'''

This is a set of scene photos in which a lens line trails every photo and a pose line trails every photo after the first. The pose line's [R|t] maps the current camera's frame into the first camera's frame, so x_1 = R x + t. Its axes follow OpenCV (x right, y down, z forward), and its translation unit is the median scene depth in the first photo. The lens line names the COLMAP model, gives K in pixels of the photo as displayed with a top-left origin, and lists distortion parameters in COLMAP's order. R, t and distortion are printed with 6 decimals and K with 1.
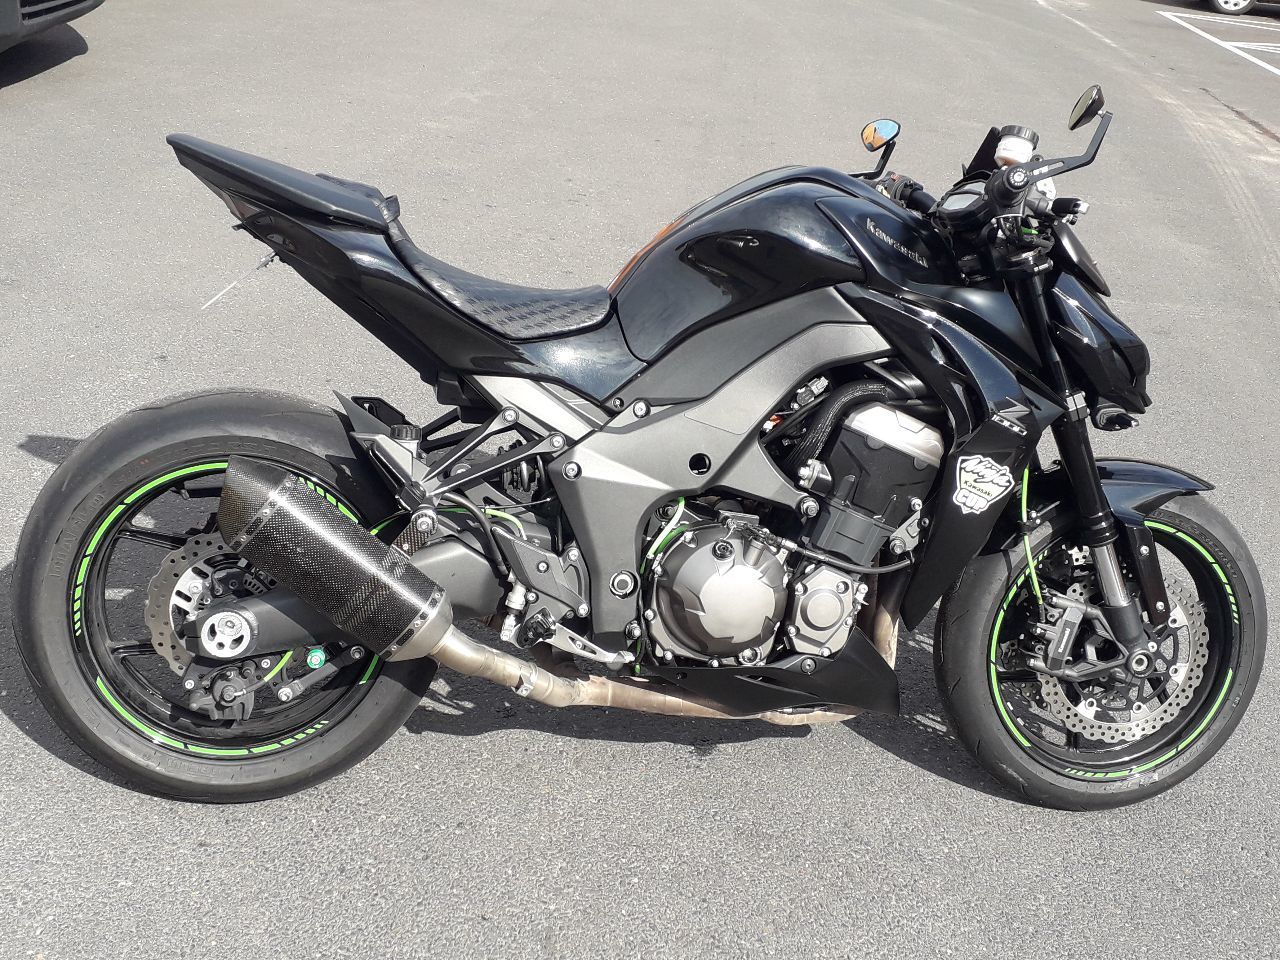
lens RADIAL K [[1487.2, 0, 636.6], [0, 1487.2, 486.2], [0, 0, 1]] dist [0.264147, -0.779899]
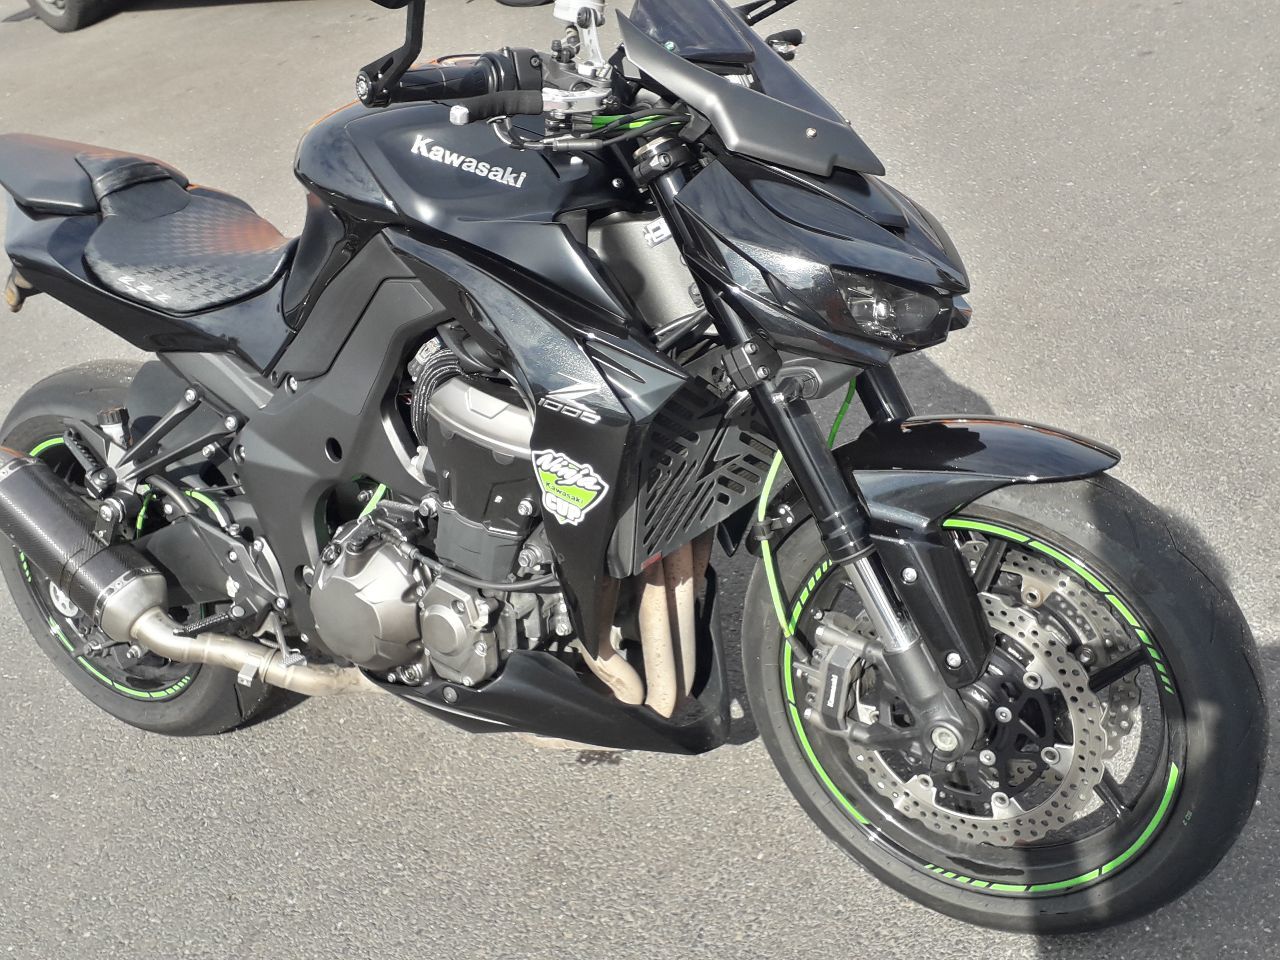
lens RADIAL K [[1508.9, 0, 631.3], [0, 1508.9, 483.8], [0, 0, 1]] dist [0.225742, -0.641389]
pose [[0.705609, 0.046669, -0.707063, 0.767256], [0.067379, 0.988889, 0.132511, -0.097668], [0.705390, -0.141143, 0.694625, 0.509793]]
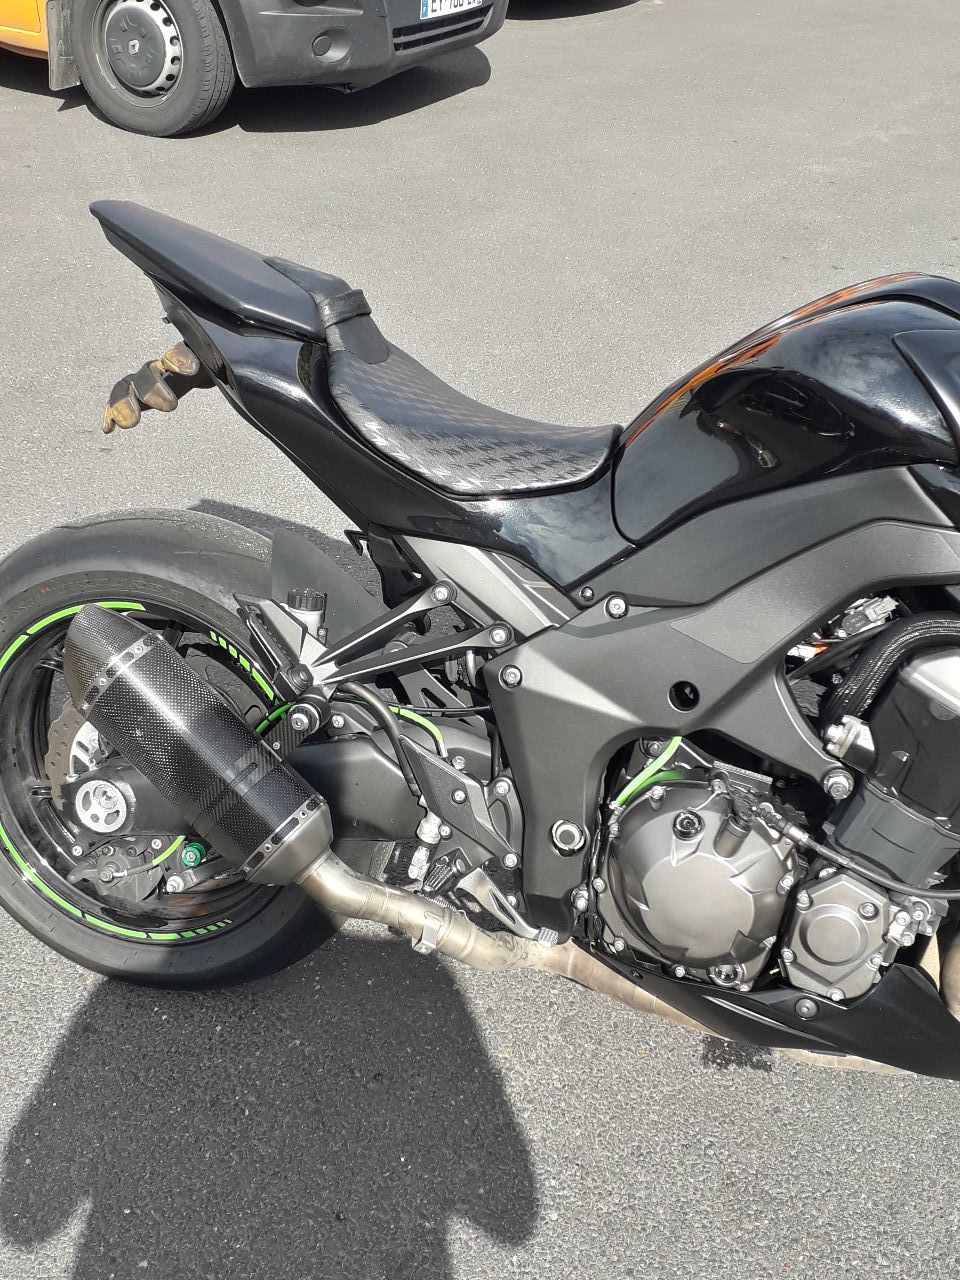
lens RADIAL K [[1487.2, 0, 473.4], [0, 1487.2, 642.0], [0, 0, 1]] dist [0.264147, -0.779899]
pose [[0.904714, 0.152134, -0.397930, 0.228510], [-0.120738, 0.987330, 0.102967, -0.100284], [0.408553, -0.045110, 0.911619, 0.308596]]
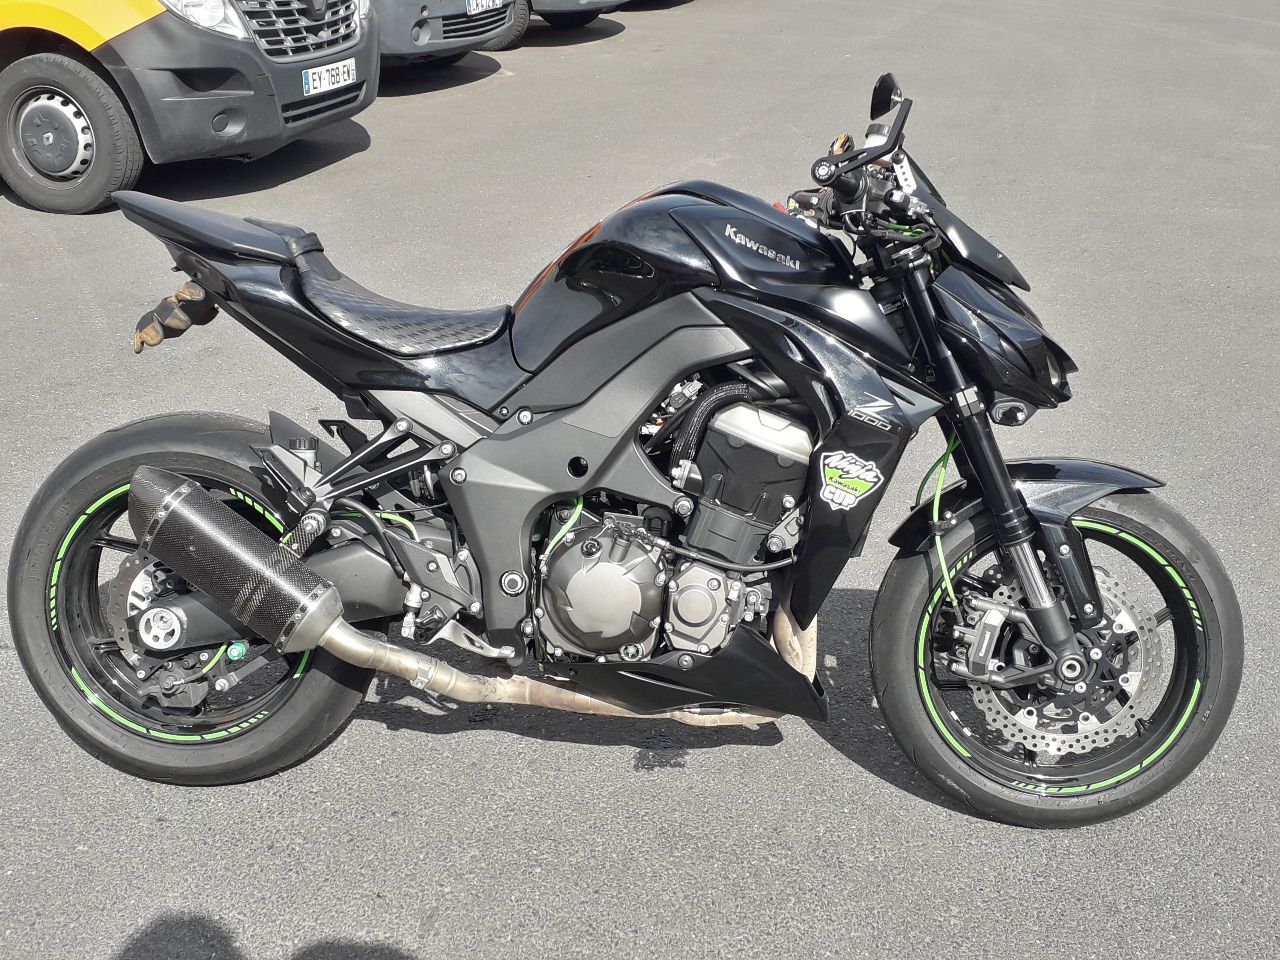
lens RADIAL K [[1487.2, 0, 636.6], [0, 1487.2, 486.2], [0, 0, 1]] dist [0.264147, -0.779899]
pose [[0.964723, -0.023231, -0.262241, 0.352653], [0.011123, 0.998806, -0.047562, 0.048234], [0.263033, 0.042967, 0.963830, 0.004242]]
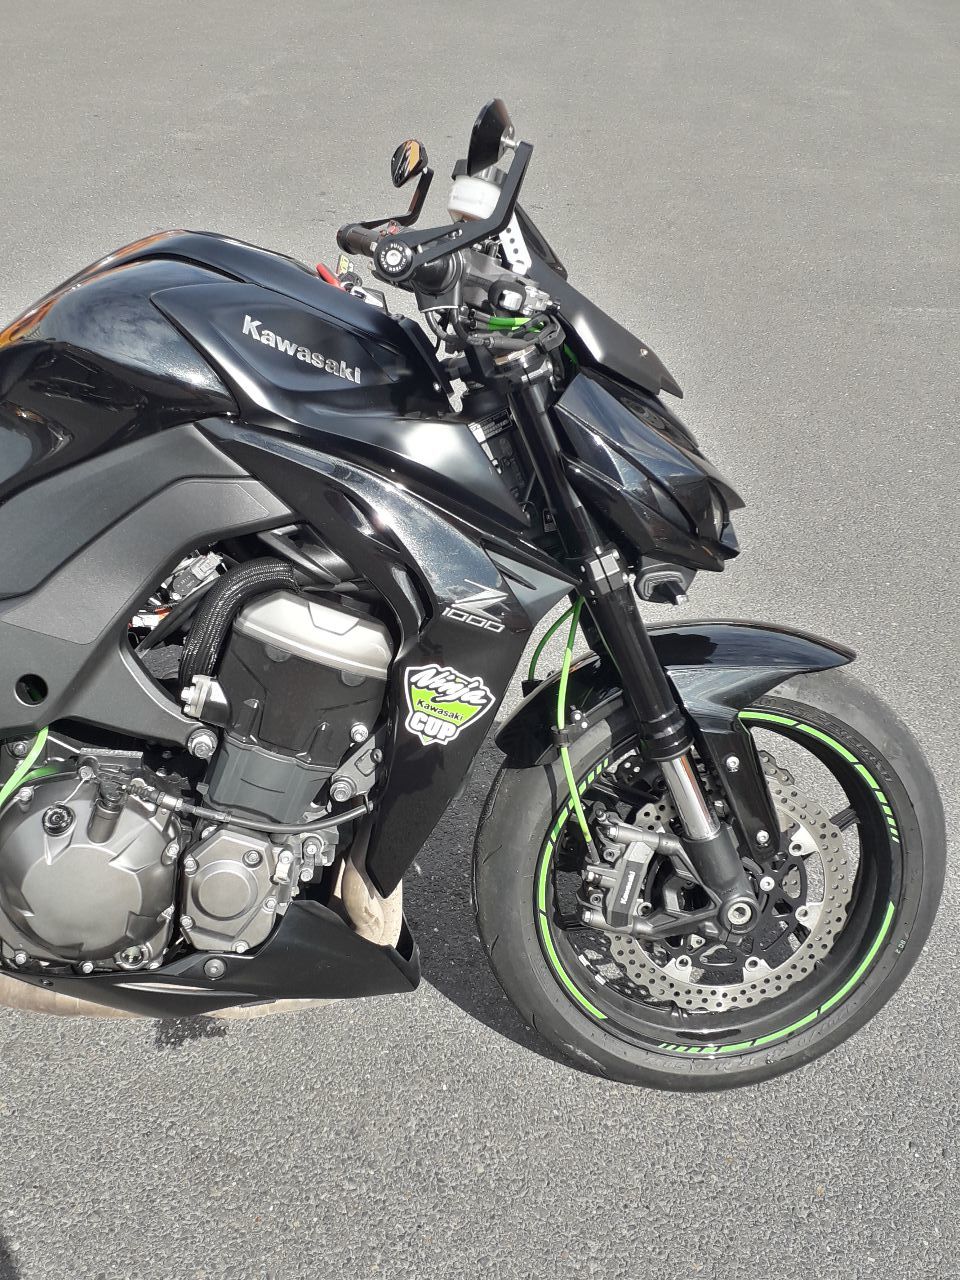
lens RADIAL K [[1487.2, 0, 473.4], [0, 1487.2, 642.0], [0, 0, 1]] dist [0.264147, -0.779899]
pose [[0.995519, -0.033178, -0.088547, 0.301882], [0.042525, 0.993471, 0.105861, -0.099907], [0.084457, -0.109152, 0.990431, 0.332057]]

'''

# Work to complete:
Reproduce all of the lines above word for word, leaving out the pictures.

# Written solution:
This is a set of scene photos in which a lens line trails every photo and a pose line trails every photo after the first. The pose line's [R|t] maps the current camera's frame into the first camera's frame, so x_1 = R x + t. Its axes follow OpenCV (x right, y down, z forward), and its translation unit is the median scene depth in the first photo. The lens line names the COLMAP model, gives K in pixels of the photo as displayed with a top-left origin, and lists distortion parameters in COLMAP's order. R, t and distortion are printed with 6 decimals and K with 1.
lens RADIAL K [[1487.2, 0, 636.6], [0, 1487.2, 486.2], [0, 0, 1]] dist [0.264147, -0.779899]
lens RADIAL K [[1508.9, 0, 631.3], [0, 1508.9, 483.8], [0, 0, 1]] dist [0.225742, -0.641389]
pose [[0.705609, 0.046669, -0.707063, 0.767256], [0.067379, 0.988889, 0.132511, -0.097668], [0.705390, -0.141143, 0.694625, 0.509793]]
lens RADIAL K [[1487.2, 0, 473.4], [0, 1487.2, 642.0], [0, 0, 1]] dist [0.264147, -0.779899]
pose [[0.904714, 0.152134, -0.397930, 0.228510], [-0.120738, 0.987330, 0.102967, -0.100284], [0.408553, -0.045110, 0.911619, 0.308596]]
lens RADIAL K [[1487.2, 0, 636.6], [0, 1487.2, 486.2], [0, 0, 1]] dist [0.264147, -0.779899]
pose [[0.964723, -0.023231, -0.262241, 0.352653], [0.011123, 0.998806, -0.047562, 0.048234], [0.263033, 0.042967, 0.963830, 0.004242]]
lens RADIAL K [[1487.2, 0, 473.4], [0, 1487.2, 642.0], [0, 0, 1]] dist [0.264147, -0.779899]
pose [[0.995519, -0.033178, -0.088547, 0.301882], [0.042525, 0.993471, 0.105861, -0.099907], [0.084457, -0.109152, 0.990431, 0.332057]]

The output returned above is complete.